Benchmark 62% Fe fines imported into Northern China (CFR Qingdao) were up 1.8%, changing hands for $216.84 a tonne, according to Fastmarkets MB.

The most-traded iron ore contract for September delivery on China’s Dalian Commodity Exchange ended daytime trading 0.7% higher at 1,178 yuan ($184.53) a tonne.

The benchmark 62% iron ore traded at $213 a tonne in China on Wednesday, the highest since May 19, based on SteelHome consultancy data, although buying interest was stronger in lower-grade, but cheaper materials as steel profit margins have recently narrowed.

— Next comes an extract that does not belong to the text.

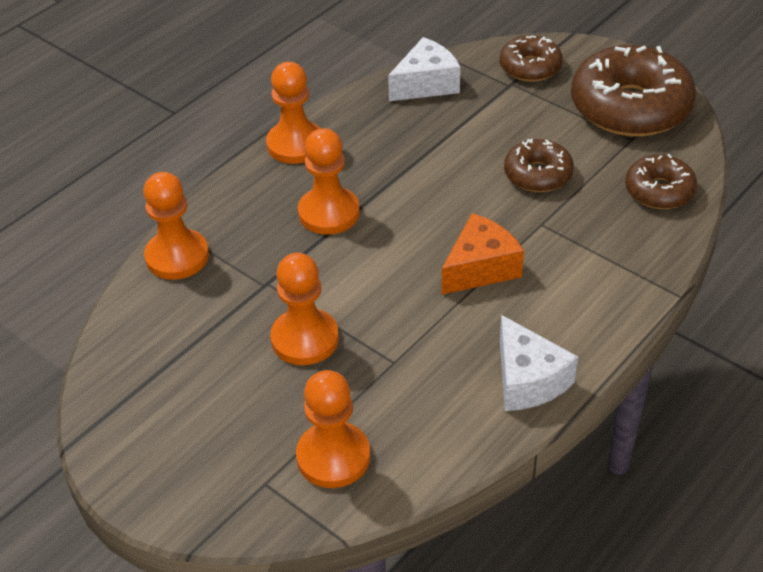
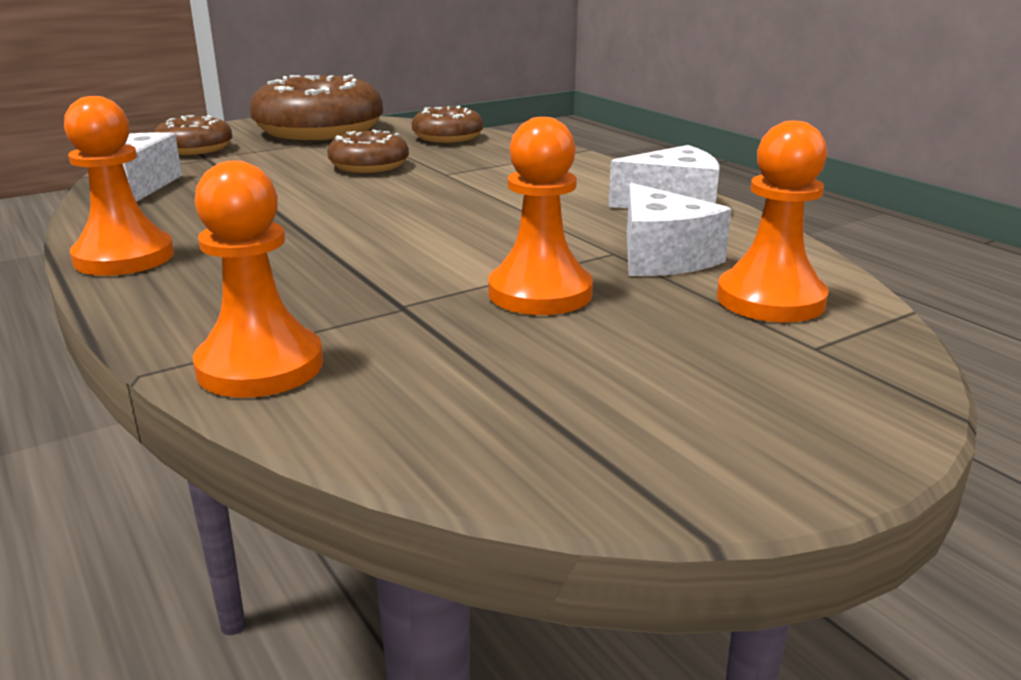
camera: 75 degrees left, 20 degrees down
(329, 213) = (301, 254): orange pawn -> none
(393, 390) = (662, 257): none -> white cheese
(480, 268) = (488, 200): orange cheese -> none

“We’re already seeing reports surface that mills in China have a reduced preference for higher-grade ore with steel mill margins down 75-85% from peaks in mid-May,” commodities¬†analyst at Commonwealth Bank of Australia Vivek Dhar told Reuters.

“As steel mill margins remain low, and possibly weaken further, we expect this preference to become more prevalent.”

The S&P Global Platts 62% Fe index, IODEX, reached a record $233.1/dmt on May 12 driven by a resurgence in global demand, tightening supply and runaway steel prices.

“Although the IODEX eased back slightly in early June, iron ore and steel will be key beneficiaries of the infrastructure investment drive in China and the US, as well as from the global renewable energy transition over the medium to long term,” said S&P Global Platts in a note.

“With a global steel production recovery underway, S&P Global Market Intelligence expects the iron ore seaborne trade deficit to deepen in 2021 and remain in deficit to 2025.”

Iron ore and steel prices in China hit record peaks last month, adding to inflation pressures that could prompt monetary policy tightening, but the central bank governor on Thursday said inflation was “basically under control.”

China’s commerce ministry said it was paying close attention to “the difficulties and challenges faced by foreign trade companies in raw material prices, exchange rate fluctuations and freight rates.”